原子爆弾とは〜注78

公開: 2019年10月16日

更新: 2019年10月18日

注78. 長距離渡洋爆撃

地理的にヨーロッパ諸国や日本から離れた位置にあるアメリカ合衆国は、戦争が始まると、敵国からは遠く離れた場所から戦闘を続けなければなりません。そのような戦闘を有利に戦うためには、海上を長時間飛行し、敵国の工業地帯にまで飛んで、大量の爆弾を投下できる超大型の爆撃機が必要になります。また、そのような爆撃機が敵国の上空近くを飛ぶと、敵国の戦闘機が防空のために爆撃機を撃ち落とすために飛来し、戦闘機から攻撃を受ける可能性が高くなります。
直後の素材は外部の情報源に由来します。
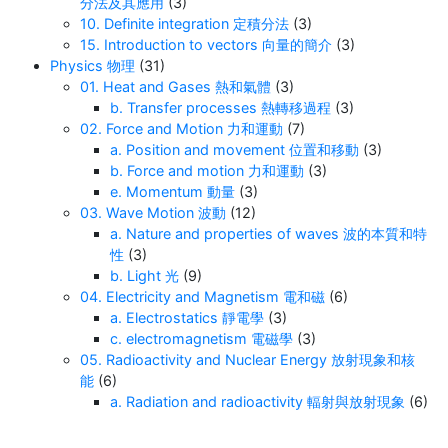
分法及其應用
(3)
10. Definite integration 定積分法
(3)
15. Introduction to vectors 向量的簡介
(3)
Physics 物理
(31)
01. Heat and Gases 熱和氣體
(3)
b. Transfer processes 熱轉移過程
(3)
02. Force and Motion 力和運動
(7)
a. Position and movement 位置和移動
(3)
b. Force and motion 力和運動
(3)
e. Momentum 動量
(3)
03. Wave Motion 波動
(12)
a. Nature and properties of waves 波的本質和特
性
(3)
b. Light 光
(9)
04. Electricity and Magnetism 電和磁
(6)
a. Electrostatics 靜電學
(3)
c. electromagnetism 電磁學
(3)
05. Radioactivity and Nuclear Energy 放射現象和核
能
(6)
a. Radiation and radioactivity 輻射與放射現象
(6)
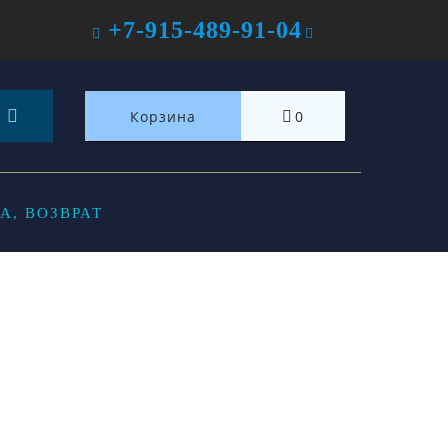
+7-915-489-91-04
Корзина
0
А, ВОЗВРАТ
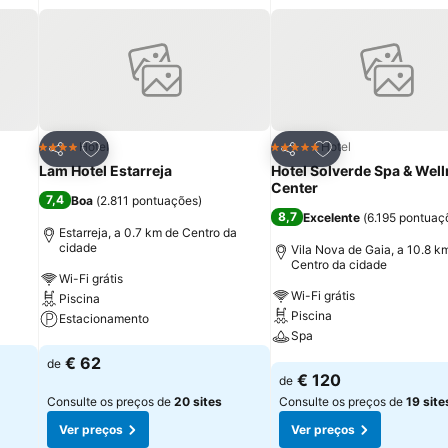
itos
Adicionar aos favoritos
Adicionar aos fav
Hotel
Hotel
4 Estrelas
5 Estrelas
Partilhar
Partilhar
Lam Hotel Estarreja
Hotel Solverde Spa & Wel
Center
7,4
Boa
(
2.811 pontuações
)
8,7
Excelente
(
6.195 pontuaç
a
Estarreja, a 0.7 km de Centro da
cidade
Vila Nova de Gaia, a 10.8 k
Centro da cidade
Wi-Fi grátis
Wi-Fi grátis
Piscina
Piscina
Estacionamento
Spa
Ver preços
€ 62
de
Ver preços
€ 120
de
Consulte os preços de
20 sites
Consulte os preços de
19 site
Ver preços
Ver preços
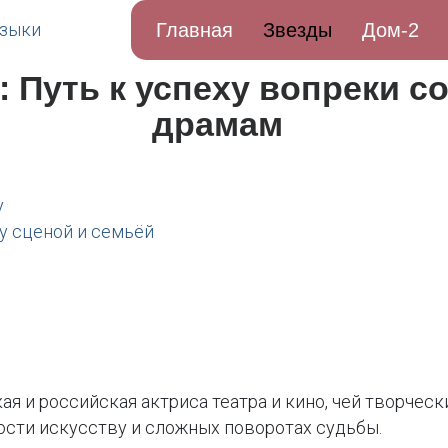
Главная
Звезды
Дом-2
 Путь к успеху вопреки 
драмам
у
у сценой и семьёй
 и российская актриса театра и кино, чей творчески
ности искусству и сложных поворотах судьбы.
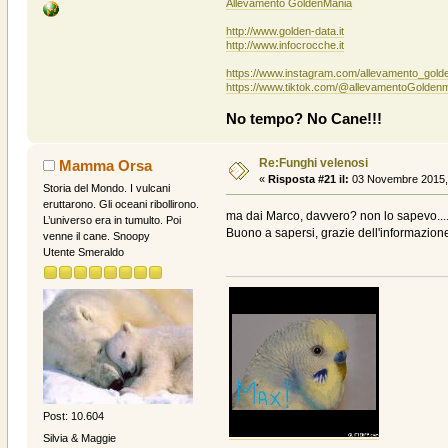
Allevamento GoldenMania
http://www.golden-data.it
http://www.infocrocche.it
https://www.instagram.com/allevamento_gold
https://www.tiktok.com/@allevamentoGolden
No tempo? No Cane!!!
Re:Funghi velenosi
Mamma Orsa
«
Risposta #21 il:
03 Novembre 2015, 
Storia del Mondo. I vulcani
eruttarono. Gli oceani ribollirono.
ma dai Marco, davvero? non lo sapevo......
L’universo era in tumulto. Poi
Buono a sapersi, grazie dell'informazio
venne il cane. Snoopy
Utente Smeraldo
Post: 10.604
Silvia & Maggie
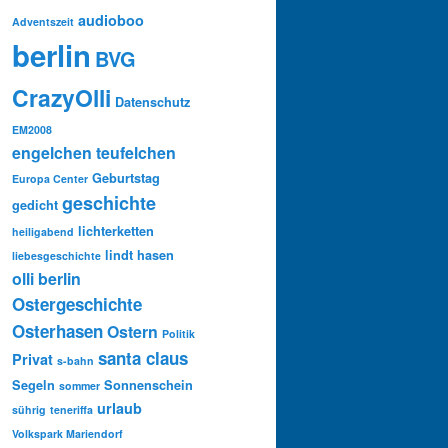
audioboo
Adventszeit
berlin
BVG
CrazyOlli
Datenschutz
EM2008
engelchen teufelchen
Geburtstag
Europa Center
geschichte
gedicht
lichterketten
heiligabend
lindt hasen
liebesgeschichte
olli berlin
Ostergeschichte
Osterhasen
Ostern
Politik
santa claus
Privat
s-bahn
Segeln
Sonnenschein
sommer
urlaub
sührig
teneriffa
Volkspark Mariendorf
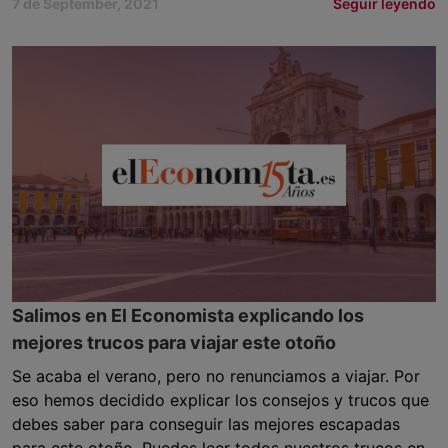
7 de September, 2021
Seguir leyendo
Salimos en El Economista explicando los
mejores trucos para viajar este otoño
Se acaba el verano, pero no renunciamos a viajar. Por
eso hemos decidido explicar los consejos y trucos que
debes saber para conseguir las mejores escapadas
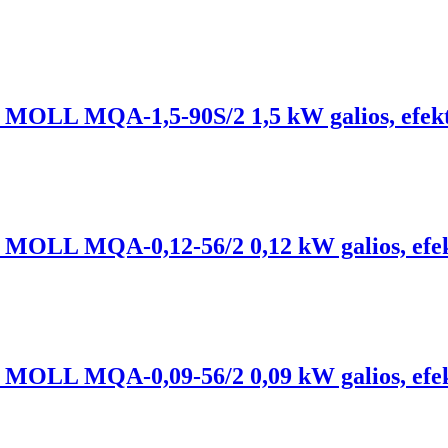
lis, MOLL MQA-1,5-90S/2 1,5 kW galios, efe
lis, MOLL MQA-0,12-56/2 0,12 kW galios, ef
lis, MOLL MQA-0,09-56/2 0,09 kW galios, ef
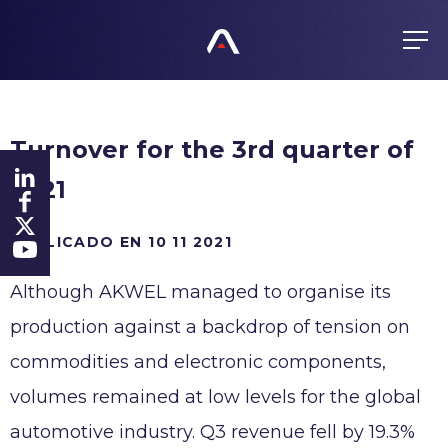
ES
FR
EN
GRUPO
Turnover for the 3rd quarter of
Actividades
PRODUCTOS
2021
Valores
Política de compras
Gestión
COMPROMISOS
PUBLICADO EN 10 11 2021
Productos
Historia
Todos responsables
Presencia mundial
Although AKWEL managed to organise its
FINANZAS
Certificados
production against a backdrop of tension on
Agenda
Ética
ACTUALIDAD
commodities and electronic components,
Información regulada
Anticorrupción
volumes remained at low levels for the global
Acción
Denuncia
CARRERA
automotive industry. Q3 revenue fell by 19.3%
Inversores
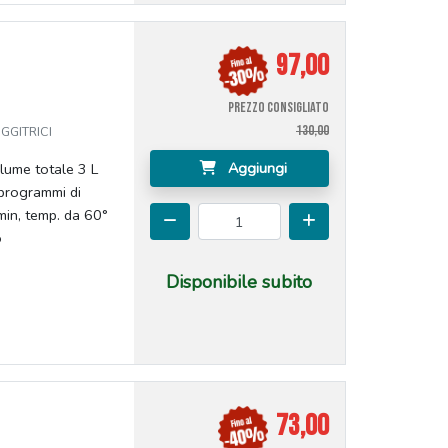
97,00
PREZZO CONSIGLIATO
130,00
GGITRICI
Aggiungi
ume totale 3 L
programmi di
 min, temp. da 60°
o
Disponibile subito
73,00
当時の航空機技術では、空気の薄い高度10,000メートルを、長時間飛行し、5,000キロメートル以上遠方にある敵の都市まで、数トン以上の爆弾を搭載して飛ぶことができる飛行機を開発することは難しいことでした。この問題を解決するため、B-29は、巨大な機体をもち、4つの高出力エンジンで飛ぶように設計されました。さらに、空気の薄い高い高度を飛行できるように、エンジンの回転を利用して、大量の空気を吸い込むことができるスーパーチャージャー(過給機)を装備しました。

日本の戦闘機は、スーパーチャージャーを装備していなかったため、高度8,000メートル以上まで上昇するためには大変な時間を必要としました。スーパーチャージャーを搭載したエンジンを生産する工業力(精密加工技術)は、当時の日本にはありませんでした。